In the beginning I wanted to tell stories but I didn’t know any. Writing courses focus on how to tell the story you want to tell, but what does it mean to be a writer with no story to tell?

All I knew was the taffy-pull of moments, the energy exchange of encounters. Nothing ever happened in the stories I told. Nothing above the surface at anyrate.

Plot is a complete mystery to me.

I also am a dunce at making things up. My mind is very good at building boxes and walls and straight lines, but, yawn, I do not believe in straight lines. I don’t inhabit straight lines. They don’t feel true to me.

The problem for me really was that I really only wanted to tell the truth. I didn’t trust anything constructed and I have no affinity for diversion.

But still, I knew that telling was key for me and that tellings required action to carry readers along. What’s the point of telling if no one ever walks through the door?

Eventually it came to me that things happened in my dreams. Interesting and vital things. And that my dreams weren’t diversion, they were true. They were my story without the trappings of what I tell myself is true because I want it to be.
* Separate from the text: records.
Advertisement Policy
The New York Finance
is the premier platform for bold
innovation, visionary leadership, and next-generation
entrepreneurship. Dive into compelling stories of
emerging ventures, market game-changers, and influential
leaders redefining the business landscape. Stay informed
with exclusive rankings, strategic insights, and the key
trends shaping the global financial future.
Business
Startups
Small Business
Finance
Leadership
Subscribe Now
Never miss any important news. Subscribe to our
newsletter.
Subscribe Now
So I started to pay closer attention. I started to listen. And then I discovered that remembering dreams was really hard for me. Apart from the really vivid wake up call dreams I couldn’t pull them through from night into day.
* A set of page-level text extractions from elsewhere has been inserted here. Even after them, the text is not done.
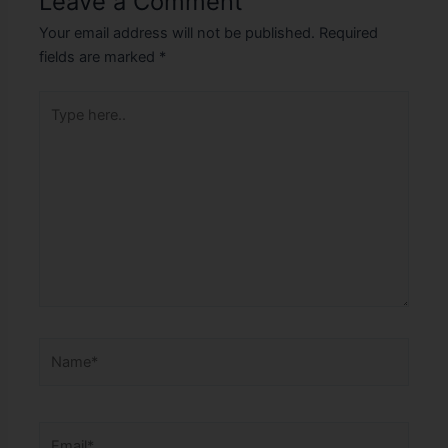
Leave a Comment
Your email address will not be published.
Required
fields are marked
*
Type
here..
Name*
Email*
Transitions have always been hard for me. I go too slow or I go too fast.

So then I began a study of dreaming, looking for guidance on how to remember better, how to make my awareness more robust. This began with reading about lucid dreaming which is sort of the opposite of what I was after, having no desire to impose my will on the dream state, but rather to apprentice myself to it. I wanted the job of secretary to my dreams, of confessor, audience, biographer. 

The texts on lucid dreaming do include clues on how to improve your sleeping and your dream recall and all of that was helpful. Those texts led in turn to teachings on waking dreams, shamanic journeying, the act of willfully venturing into a dream state and doing work there and returning with the fruits of it. I developed this practice and it changed me. So much healing took place. And I saw how, as I healed myself, those around me began to heal too.
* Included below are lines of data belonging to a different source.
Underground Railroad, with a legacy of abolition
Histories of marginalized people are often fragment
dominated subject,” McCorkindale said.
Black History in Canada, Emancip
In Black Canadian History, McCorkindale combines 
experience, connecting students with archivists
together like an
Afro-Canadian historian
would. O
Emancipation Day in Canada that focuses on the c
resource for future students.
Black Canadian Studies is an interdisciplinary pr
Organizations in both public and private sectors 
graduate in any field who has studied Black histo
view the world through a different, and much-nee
So it became very clear to me that dream work was healing work. And that for me dream work was telling. Telling was dream work. The telling of dreams. That shift from brick and mortar and the expectation of straight lines, fixed contexts to the singing of what wanted to be sung. That a single gesture might be sung in many different ways and all of them true.

The work of dream telling is a work of awareness and recall, of listening to detail without losing them to concept, that folding up and concluding: x = y and that’s that, all nuance lost. It is the work of listening through detail to rhythm and flow, what is echoing and repeating. The wisdom in that.

Just paying attention is healing. Just singing it through. 

If I can get ahold of a hard dream, loss and injury, betrayal. If I can receive that and sing it through, it eases. I am clarified, strengthened.

So doing the work for myself is clearly beneficial. But tellings want to be shared. And so I have been wrestling with how to share dreams in a way that retains their essential dreaminess. I don’t recall any work of fiction or theater or cinema that treats dreams in a way that feels authentic to me. There’s probably something out there, but I can’t call anything to mind.

It’s not the sort of thing you would just sit down and read one to the next, beginning to end until you’d read them all. I don’t know that doesn’t feel right to me. Cloying. Some other way of dipping in and out. Some more fluid way of moving from one to the next, of the nextness of what comes next which shouldn’t always be the same.

And each dream has so many layers to it’s telling, how might that be navigated?

And maybe the dreams need frameworks of ordinary to make them more digestible.

Recently I have begun to play with a divination approach to the dreams that is thrilling me.